We have been in school now for almost two weeks and my brain is throughly mashed. I have learned a bit but by the end of each day I´m tongue tied and lost in a miasma of accents, rhythms and phrasing. Even my English sounds like a second language. And my dreams are in shipwreck Spanglish.


27/09/2008

Los Viajeros


After a week of immersion language class here in Guatemala, vocabulary words are flying around in my head like bats at twilight. They swoop through my dreams. I find myself muttering them as I scurry through the rain but, for the most part, they escape meaning. So, I wrote a poem with some of the peskier ones. I broke one of my cardinal rules against using words that have been drained and destroyed by overuse (moon) plus my Spanish lacks rhythm, but what the hell? This is an emergency situation.

Los Viajeros

La ruta es larga.
El dia es corto.
La noche es
ruidosa y calor.
Estoy afuera
con la luna.
La ruta es angosta.
El cielo es ancho.

asha


Translation:

The Travelers

The road is long.
The day is short.
The night is
noisy and hot.
I am outside
with the moon.
The road is narrow.
The sky is wide.

Also posted on my poetry blog.


23/09/2008

Cat school


Antigua, Guatemala. This morning before dawn, through the rain, we were greatly relieved to hear little Pepe crowing. We missed hearing him for a couple of days and feared that he might have ended up as Sunday dinner. We have bonded with him over the roof tops even though it is a bit of a drag that sometimes he crows at midnight. But, he´s not an ambitious rooster. One round or two at the most, and he´s done.

Otherwise, we started school yesterday and my brain is already looking for an escape. Immersion is just that... tossed in the deep end. Sink or swim. I have pages of notes. This morning I practiced counting to twenty. Also, I am supposed to study lists of opposites, hot/cold etc. We are doing the afternoon session and school starts in one hour. I´m console myself that we are signed up for one week only.

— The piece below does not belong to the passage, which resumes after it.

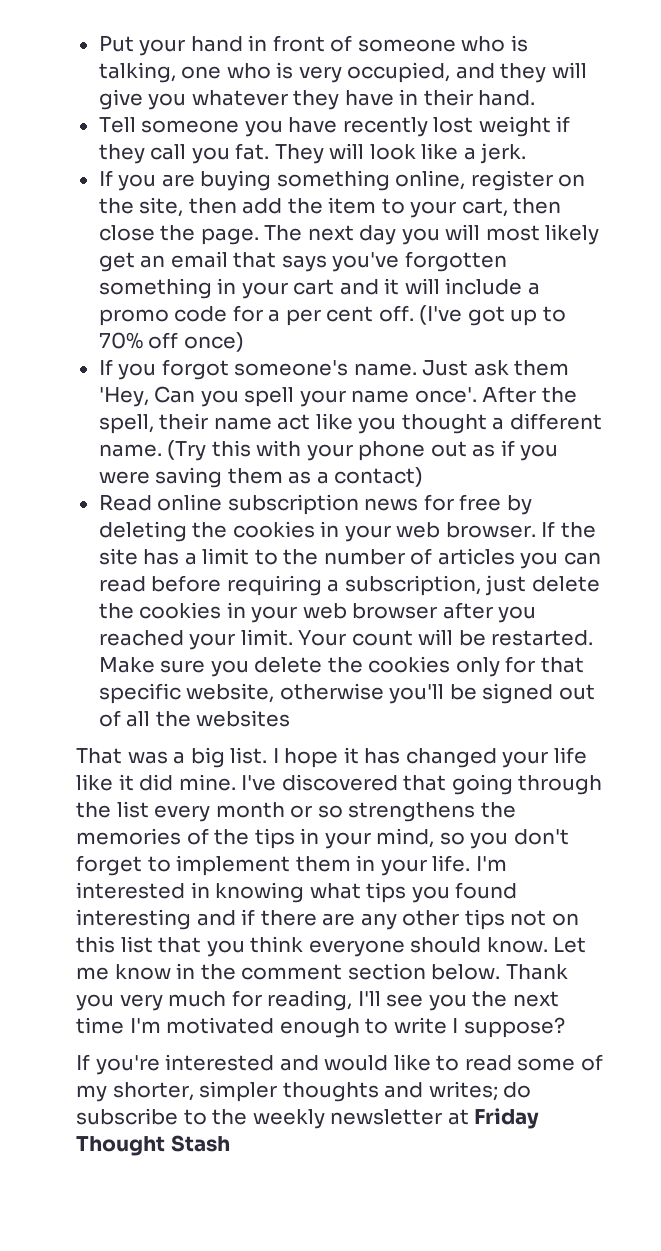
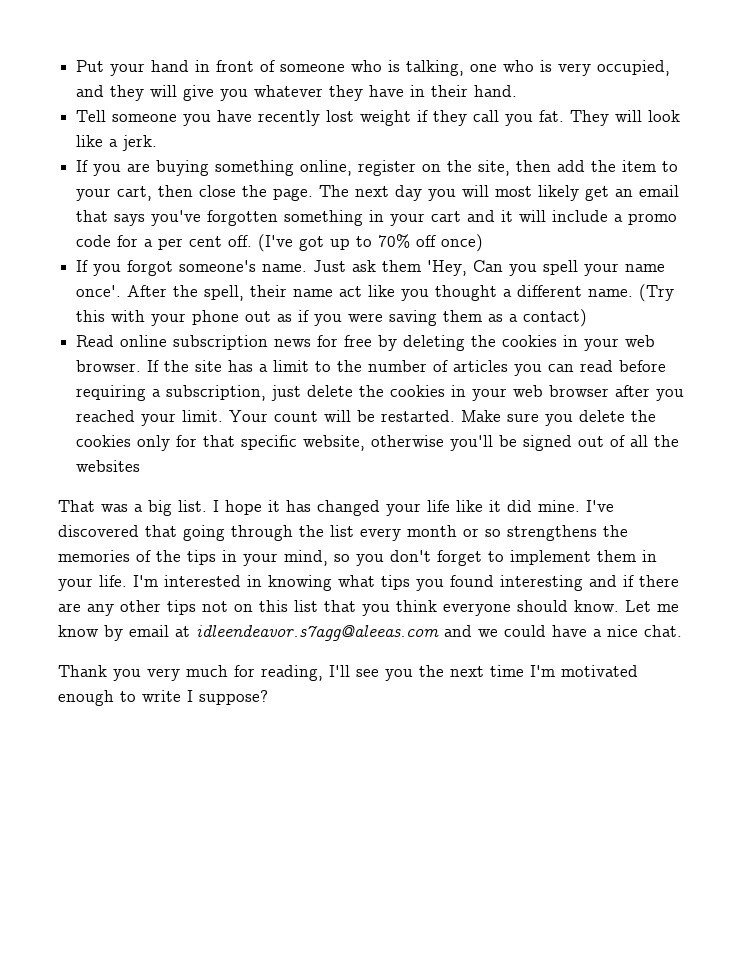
[176,963,501,980] in the comment section below. -> [104,625,682,641] by email at idleendeavor.s7agg@aleeas.com and we could have a nice chat. //
[76,1054,603,1075] [76,1081,532,1102] [76,1108,540,1129] [76,1135,230,1156] // If you're interested and would like to read some of my shorter, simpler thoughts and writes; do subscribe to the weekly newsletter at Friday Thought Stash -> (268, 697) none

It is good to be away from the incessant election news. I haven´t read a Huffpo headline for over a day. It is all very far away which is an immense relief. I am thinking about it now but mostly I have been focusing on the endless rain, on how incredibly terrible our shower is and where to get another cup of coffee. I bought my first cup on my own this morning and managed to communicate with the barrister without embarrassing myself too much. Cranking up my brain to study is another thing altogether. M. Lee, of course, can simply sit down and study... silently. A+ student, doncha know. I, on the other hand, have to walk and repeat things out loud and constantly call my mind back to the point. It is, at best, like herding the proverbial herd of cats, but in my case they are very bad, very tough street cats.